:: Job ::
Return all lines of the listing below that carry the word "spoken".

---+---

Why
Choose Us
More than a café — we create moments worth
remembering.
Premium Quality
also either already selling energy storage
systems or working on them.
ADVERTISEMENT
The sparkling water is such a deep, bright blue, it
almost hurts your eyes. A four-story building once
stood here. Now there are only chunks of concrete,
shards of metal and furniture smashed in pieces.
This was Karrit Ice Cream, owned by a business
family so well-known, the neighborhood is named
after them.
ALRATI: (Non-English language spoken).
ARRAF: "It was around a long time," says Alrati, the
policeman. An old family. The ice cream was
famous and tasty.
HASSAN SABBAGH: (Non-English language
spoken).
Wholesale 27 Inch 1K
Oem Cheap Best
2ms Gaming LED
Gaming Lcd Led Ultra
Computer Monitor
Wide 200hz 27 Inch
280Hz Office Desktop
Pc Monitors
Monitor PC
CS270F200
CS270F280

---+---

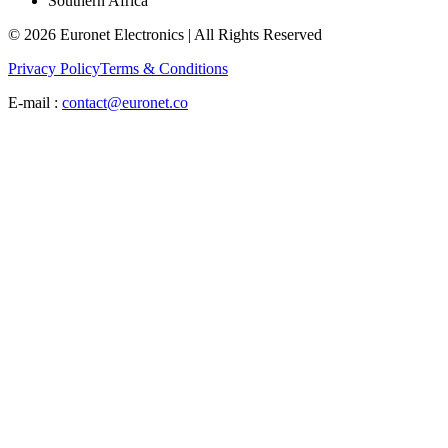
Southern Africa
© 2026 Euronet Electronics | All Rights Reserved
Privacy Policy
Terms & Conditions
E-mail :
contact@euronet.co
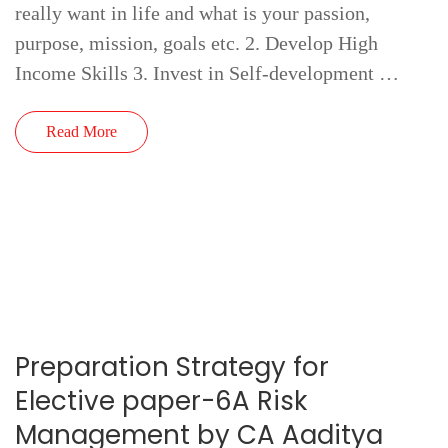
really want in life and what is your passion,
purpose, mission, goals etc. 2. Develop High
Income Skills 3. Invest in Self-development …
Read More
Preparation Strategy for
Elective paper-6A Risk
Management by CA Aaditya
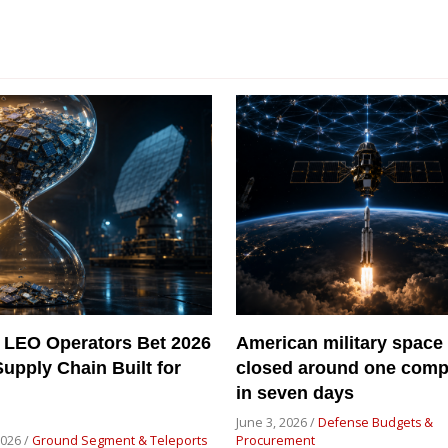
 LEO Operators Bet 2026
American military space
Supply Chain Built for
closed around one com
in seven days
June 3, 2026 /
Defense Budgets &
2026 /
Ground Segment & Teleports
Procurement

---+---

:: Response to this exercise ::
ALRATI: (Non-English language spoken).
spoken).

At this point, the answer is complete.